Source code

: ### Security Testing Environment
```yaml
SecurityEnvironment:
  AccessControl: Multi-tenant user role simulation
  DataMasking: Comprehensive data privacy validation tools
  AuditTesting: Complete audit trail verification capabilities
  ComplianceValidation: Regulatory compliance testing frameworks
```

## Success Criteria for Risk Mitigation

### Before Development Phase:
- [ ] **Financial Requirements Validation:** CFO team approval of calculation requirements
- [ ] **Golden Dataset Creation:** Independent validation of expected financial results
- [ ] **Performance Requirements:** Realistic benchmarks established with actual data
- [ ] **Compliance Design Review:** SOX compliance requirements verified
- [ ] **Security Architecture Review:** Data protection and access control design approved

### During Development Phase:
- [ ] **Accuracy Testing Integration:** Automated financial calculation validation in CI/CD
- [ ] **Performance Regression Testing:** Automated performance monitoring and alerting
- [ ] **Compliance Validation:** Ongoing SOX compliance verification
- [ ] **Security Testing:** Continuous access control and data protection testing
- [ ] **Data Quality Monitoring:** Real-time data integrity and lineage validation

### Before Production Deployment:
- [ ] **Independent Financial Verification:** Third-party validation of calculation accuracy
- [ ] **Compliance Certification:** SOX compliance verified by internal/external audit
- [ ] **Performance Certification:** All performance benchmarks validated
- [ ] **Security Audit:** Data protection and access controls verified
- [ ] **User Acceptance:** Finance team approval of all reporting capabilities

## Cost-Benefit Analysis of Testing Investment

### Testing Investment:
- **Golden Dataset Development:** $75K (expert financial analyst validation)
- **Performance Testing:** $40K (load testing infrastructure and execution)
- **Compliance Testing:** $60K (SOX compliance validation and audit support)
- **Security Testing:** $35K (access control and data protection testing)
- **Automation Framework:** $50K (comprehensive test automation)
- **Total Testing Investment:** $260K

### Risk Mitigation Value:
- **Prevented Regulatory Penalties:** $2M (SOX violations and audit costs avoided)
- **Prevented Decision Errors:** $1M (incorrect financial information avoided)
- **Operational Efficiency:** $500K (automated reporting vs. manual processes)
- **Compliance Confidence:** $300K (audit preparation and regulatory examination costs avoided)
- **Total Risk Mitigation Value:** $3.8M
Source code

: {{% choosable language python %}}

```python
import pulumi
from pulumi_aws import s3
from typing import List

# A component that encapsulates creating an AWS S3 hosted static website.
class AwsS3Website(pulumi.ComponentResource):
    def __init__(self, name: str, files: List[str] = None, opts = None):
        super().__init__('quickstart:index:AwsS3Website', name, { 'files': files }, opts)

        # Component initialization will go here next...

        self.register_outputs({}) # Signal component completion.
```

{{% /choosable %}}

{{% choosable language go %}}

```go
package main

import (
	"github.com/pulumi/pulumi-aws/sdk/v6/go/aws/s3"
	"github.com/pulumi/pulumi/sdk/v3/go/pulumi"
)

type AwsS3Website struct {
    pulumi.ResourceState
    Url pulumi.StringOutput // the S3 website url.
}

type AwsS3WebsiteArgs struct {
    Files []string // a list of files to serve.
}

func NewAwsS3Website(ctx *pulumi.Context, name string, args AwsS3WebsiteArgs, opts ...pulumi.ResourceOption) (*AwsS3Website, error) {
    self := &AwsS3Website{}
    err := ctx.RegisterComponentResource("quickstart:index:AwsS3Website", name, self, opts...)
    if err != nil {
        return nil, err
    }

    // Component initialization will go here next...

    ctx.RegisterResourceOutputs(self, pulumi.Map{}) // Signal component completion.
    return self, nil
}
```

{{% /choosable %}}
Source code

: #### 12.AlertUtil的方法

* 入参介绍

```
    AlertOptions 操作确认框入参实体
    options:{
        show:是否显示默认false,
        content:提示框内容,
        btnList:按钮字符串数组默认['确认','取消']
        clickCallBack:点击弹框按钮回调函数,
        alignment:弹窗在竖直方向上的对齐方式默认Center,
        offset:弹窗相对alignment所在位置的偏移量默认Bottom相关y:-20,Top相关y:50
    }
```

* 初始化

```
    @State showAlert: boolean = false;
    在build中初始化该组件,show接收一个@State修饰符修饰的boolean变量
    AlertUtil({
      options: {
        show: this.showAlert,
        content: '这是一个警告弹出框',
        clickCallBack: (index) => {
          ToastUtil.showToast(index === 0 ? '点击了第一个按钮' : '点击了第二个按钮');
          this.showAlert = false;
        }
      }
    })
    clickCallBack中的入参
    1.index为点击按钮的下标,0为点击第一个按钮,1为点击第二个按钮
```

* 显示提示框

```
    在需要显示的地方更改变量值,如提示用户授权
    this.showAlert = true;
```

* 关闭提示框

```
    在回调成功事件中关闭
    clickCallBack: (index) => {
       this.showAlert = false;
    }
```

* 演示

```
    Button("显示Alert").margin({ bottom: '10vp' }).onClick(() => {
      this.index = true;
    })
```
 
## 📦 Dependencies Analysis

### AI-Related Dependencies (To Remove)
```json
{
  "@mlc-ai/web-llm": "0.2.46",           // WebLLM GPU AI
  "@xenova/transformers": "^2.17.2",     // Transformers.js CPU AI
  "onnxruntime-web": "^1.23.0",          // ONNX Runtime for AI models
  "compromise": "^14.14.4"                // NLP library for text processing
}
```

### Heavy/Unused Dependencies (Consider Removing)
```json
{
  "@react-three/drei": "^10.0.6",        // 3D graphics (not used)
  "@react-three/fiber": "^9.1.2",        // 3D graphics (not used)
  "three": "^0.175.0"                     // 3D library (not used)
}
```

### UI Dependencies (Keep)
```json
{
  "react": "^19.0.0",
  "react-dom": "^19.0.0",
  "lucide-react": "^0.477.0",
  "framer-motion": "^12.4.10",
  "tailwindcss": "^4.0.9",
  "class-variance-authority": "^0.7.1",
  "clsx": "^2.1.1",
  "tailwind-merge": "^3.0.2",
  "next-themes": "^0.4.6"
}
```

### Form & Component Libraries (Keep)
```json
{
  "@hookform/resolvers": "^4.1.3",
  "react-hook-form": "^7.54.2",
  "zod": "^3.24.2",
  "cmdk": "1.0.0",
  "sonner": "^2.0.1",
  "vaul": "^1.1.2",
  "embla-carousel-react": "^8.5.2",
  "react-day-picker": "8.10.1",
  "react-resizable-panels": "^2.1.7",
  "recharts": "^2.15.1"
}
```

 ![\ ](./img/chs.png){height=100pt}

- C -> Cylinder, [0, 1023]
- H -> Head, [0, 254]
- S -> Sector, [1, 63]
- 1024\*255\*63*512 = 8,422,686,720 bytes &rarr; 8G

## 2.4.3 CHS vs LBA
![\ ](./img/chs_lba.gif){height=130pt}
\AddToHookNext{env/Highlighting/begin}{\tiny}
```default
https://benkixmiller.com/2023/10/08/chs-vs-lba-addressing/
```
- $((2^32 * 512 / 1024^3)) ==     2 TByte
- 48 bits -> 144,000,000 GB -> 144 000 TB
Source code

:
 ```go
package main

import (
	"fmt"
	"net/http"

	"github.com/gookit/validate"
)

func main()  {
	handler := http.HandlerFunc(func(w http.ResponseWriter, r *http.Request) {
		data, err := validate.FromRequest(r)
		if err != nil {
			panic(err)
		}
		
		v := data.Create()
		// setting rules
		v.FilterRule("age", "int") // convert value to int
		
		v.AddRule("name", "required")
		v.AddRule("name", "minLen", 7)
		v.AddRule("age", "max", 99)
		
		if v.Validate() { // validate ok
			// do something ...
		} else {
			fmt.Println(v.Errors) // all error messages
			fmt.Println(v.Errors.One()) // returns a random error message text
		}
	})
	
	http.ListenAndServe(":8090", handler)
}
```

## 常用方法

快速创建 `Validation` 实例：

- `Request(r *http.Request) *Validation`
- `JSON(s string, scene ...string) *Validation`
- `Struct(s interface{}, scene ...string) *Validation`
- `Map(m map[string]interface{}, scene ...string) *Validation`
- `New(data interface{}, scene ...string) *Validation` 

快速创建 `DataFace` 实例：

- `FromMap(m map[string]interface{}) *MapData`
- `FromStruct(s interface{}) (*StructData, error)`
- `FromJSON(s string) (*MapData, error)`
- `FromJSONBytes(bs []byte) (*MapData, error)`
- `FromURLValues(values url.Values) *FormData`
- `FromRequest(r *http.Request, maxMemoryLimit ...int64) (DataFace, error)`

■ What is being asked:
Please reproduce, exactly as written, the lines of the records from the first line through the one containing "- [ ] **Compliance Validation:**".

■ Written solution:
Source code

: ### Security Testing Environment
```yaml
SecurityEnvironment:
  AccessControl: Multi-tenant user role simulation
  DataMasking: Comprehensive data privacy validation tools
  AuditTesting: Complete audit trail verification capabilities
  ComplianceValidation: Regulatory compliance testing frameworks
```

## Success Criteria for Risk Mitigation

### Before Development Phase:
- [ ] **Financial Requirements Validation:** CFO team approval of calculation requirements
- [ ] **Golden Dataset Creation:** Independent validation of expected financial results
- [ ] **Performance Requirements:** Realistic benchmarks established with actual data
- [ ] **Compliance Design Review:** SOX compliance requirements verified
- [ ] **Security Architecture Review:** Data protection and access control design approved

### During Development Phase:
- [ ] **Accuracy Testing Integration:** Automated financial calculation validation in CI/CD
- [ ] **Performance Regression Testing:** Automated performance monitoring and alerting
- [ ] **Compliance Validation:** Ongoing SOX compliance verification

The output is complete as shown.